More weekend travel headaches: Southwest Airlines cancels more than 500 flights, delays 2,500 more
Southwest Airlines has canceled more than 500 weekend flights and delayed more than 2,500 others, the continuation of a rough month for the nation's largest domestic carrier and its passengers.
The operational woes come amid a spike in flight attendant sick calls, but the airline says bad weather across the country is to blame.
Southwest canceled 287 Saturday flights, or 8% of its flights, as of 5:30 p.m. ET, after canceling 254 Friday flights, or 6% percent of its flights, according to flight tracker FlightAware. It had the most cancellations of any U.S. carrier, in total and as a percentage of flights, each day.
Tardy flights are a big issue, too: Southwest delayed nearly 1,600 Friday flights, or 43% of its flights, more than any U.S. airline, and so far Saturday has delayed 960 flights, or 28% of its flights, according to FlightAware.
The cancellations and delays come a week after Southwest canceled or delayed hundreds of flights due to two separate technology issues and a week after American Airlines struggled with operational woes during the busy Father's Day travel weekend and said it would proactively cancel nearly 1,000 July flights to give it more breathing room when weather and other issues crop up.
Why are Southwest flights canceled today
Southwest spokeswoman Alyssa Foster told USA TODAY on Saturday that the airline proactively canceled 150 flights "due to widespread thunderstorms expect across arts of the nation.'' She cited cities including Denver, Orlando, Chicago and St.
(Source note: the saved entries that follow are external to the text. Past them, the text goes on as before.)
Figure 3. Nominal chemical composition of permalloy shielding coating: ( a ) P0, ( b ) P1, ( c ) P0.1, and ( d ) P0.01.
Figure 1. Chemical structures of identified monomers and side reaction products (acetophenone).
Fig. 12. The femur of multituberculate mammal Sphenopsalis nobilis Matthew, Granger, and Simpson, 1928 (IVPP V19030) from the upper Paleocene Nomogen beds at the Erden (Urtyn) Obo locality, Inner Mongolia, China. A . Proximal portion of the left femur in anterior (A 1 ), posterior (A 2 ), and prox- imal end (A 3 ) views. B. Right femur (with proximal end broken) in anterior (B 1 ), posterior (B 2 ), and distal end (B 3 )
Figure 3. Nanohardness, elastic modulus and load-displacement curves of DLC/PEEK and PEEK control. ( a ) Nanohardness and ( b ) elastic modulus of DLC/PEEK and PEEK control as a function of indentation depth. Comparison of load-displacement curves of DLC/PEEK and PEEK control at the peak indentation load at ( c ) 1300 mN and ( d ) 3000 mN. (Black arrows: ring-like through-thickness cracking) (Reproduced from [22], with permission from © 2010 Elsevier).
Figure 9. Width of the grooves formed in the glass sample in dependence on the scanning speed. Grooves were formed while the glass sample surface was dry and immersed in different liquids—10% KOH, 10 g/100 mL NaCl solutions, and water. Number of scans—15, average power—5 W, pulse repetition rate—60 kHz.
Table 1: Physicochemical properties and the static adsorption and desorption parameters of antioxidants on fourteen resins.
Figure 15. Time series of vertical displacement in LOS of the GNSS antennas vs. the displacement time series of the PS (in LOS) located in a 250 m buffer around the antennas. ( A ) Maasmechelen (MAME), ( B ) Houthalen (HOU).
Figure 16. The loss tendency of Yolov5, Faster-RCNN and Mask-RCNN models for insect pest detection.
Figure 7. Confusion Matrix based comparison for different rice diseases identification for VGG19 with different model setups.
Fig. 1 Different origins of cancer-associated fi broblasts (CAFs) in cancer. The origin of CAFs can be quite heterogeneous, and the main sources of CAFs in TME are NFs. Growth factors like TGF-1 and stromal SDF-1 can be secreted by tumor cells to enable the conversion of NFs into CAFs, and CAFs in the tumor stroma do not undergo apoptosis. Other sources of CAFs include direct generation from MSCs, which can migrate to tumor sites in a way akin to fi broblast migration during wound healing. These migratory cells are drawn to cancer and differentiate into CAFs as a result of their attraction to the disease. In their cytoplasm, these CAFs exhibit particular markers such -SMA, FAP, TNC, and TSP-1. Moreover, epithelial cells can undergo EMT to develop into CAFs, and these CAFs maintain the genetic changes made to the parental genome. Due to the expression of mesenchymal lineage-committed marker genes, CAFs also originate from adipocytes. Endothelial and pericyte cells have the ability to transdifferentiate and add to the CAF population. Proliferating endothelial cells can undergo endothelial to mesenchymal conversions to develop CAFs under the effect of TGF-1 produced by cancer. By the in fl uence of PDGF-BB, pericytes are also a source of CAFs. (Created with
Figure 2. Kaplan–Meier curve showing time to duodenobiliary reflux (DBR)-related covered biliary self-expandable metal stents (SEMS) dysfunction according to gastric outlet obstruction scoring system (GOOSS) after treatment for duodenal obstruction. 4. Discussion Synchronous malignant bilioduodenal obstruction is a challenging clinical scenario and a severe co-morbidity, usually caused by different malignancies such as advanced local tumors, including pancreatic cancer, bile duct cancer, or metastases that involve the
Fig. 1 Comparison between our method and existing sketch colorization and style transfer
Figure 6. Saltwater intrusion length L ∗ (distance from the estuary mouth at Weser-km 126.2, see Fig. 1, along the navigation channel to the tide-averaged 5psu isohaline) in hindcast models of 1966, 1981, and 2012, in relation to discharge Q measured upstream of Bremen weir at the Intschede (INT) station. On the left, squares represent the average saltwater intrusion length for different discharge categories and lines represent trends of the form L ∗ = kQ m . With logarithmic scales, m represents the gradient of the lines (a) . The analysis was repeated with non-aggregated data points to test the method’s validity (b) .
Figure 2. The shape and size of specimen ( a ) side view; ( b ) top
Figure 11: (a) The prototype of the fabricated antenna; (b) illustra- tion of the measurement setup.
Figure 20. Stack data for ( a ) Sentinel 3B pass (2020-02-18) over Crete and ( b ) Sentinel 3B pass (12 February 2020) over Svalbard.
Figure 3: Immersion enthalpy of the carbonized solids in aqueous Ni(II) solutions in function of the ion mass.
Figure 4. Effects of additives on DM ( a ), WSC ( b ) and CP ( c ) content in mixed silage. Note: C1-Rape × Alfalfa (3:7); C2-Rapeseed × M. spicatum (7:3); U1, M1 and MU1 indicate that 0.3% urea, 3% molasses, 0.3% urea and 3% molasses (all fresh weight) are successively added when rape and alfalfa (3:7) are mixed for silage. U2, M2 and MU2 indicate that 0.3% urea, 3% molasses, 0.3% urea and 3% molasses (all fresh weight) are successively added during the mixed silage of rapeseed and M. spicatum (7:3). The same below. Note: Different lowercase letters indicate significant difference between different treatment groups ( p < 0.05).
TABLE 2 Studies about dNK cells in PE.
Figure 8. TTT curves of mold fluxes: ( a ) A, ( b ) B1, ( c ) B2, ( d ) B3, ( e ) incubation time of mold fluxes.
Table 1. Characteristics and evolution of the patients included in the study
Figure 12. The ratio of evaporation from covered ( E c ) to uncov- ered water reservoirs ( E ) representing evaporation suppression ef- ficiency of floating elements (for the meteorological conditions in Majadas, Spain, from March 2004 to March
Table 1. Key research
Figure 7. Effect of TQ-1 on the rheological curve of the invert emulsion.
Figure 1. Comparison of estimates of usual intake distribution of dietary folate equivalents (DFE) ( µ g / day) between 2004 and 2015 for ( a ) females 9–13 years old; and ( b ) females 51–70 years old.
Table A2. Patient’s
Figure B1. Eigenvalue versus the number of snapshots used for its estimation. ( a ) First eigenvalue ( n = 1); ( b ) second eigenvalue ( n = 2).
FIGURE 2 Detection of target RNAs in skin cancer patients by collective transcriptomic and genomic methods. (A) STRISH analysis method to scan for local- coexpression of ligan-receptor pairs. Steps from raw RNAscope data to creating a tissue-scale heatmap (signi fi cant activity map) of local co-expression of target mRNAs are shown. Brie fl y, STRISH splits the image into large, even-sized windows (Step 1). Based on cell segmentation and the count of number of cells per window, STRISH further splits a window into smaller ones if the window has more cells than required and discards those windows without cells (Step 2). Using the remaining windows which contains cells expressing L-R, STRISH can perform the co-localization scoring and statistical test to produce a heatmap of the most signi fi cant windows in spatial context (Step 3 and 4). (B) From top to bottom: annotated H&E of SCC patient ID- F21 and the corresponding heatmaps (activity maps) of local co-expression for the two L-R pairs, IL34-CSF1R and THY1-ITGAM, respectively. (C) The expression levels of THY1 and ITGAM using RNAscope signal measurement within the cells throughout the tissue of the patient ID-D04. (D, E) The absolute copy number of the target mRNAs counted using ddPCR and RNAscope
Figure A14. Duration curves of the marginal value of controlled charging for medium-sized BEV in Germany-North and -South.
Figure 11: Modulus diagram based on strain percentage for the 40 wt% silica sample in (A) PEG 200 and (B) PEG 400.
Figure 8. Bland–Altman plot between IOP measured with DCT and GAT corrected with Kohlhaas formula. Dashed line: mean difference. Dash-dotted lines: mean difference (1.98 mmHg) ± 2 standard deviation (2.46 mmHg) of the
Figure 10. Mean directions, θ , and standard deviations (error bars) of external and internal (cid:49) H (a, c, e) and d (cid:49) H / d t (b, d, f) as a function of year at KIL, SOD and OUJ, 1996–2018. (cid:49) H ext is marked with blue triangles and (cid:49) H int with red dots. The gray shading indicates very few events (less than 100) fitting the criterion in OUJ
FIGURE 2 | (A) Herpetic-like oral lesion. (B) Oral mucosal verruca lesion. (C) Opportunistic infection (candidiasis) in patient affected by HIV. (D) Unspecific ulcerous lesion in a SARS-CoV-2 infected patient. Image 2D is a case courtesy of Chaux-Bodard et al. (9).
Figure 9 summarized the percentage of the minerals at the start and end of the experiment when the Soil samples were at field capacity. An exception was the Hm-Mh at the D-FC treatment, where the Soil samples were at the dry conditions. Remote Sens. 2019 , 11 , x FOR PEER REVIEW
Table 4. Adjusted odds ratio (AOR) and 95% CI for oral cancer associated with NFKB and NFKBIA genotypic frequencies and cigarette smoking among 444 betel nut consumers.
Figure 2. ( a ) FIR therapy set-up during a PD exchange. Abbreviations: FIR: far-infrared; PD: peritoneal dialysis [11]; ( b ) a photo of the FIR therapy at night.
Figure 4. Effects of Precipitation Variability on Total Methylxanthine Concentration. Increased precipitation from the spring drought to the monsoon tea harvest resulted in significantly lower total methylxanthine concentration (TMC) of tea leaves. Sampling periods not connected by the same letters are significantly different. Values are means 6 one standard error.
Louis.
"These proactive cancellations will allow us to minimize delays and diversions due to the storms and probable ATC (air traffic control) initiatives,'' she said in a statement.
On Friday, Southwest spokesman Dan Landson attributed Friday's cancellations to summer storms.
"To proactively manage our operation, we implemented a scheduled reduction ahead of expected storms and probable air traffic control initiatives,'' he said in a statement.
"Excessive'' flight attendant sick calls a factor?
On Friday, Southwest implemented its emergency sick call procedures for the second time in a week due to a spike in flight attendants calling in sick, a level the airline deems "excessive.''
"We simply cannot manage the operation with the number of sick calls we are taking and quickly using reserves,'' Sonya Lacore, Southwest's vice president of inflight operations, said in a memo to flight attendants viewed by USA TODAY.
Lacore apologized to employees for the extra steps the emergency call in procedure require for those who are ill but said it is required to "keep the operation running.''
"I also recognize many of you are tired and our intent in moving in this direction is not to make this a punishment,'' Lacore said. "We are simply doing what is required to keep our planes flying and protect both our operation and flight attendants already at work.''
Asked about the implementation of the emergency sick call procedures, Southwest's Foster attributed it to the airline's "irregular operations'' caused by "large, summer thunderstorms.''
"It is not uncommon for Southwest to proactively implement this policy in peak travel and/or holiday timeframes to protect the operation and our working crews to ensure appropriate staffing,'' Foster said via email.
What happens if Southwest cancels my flight?
Travelers whose flights are canceled are being rebooked on other flights. But some travelers are finding the next flight isn't always the same day given the busy summer travel season.
And plenty of travelers are finding it hard to reach the airline, a universal problem for passengers this summer.
Can I get a refund if an airline cancels my flight?
Passengers whose flights are canceled or significantly delayed are eligible for a refund per U.S. Department of Transportation rules, even if the airline has already rebooked them.
The problem with opting for a refund during peak travel times if your trip is a must and you're on a budget: Finding a last-minute flight on another airline won't be easy or cheap.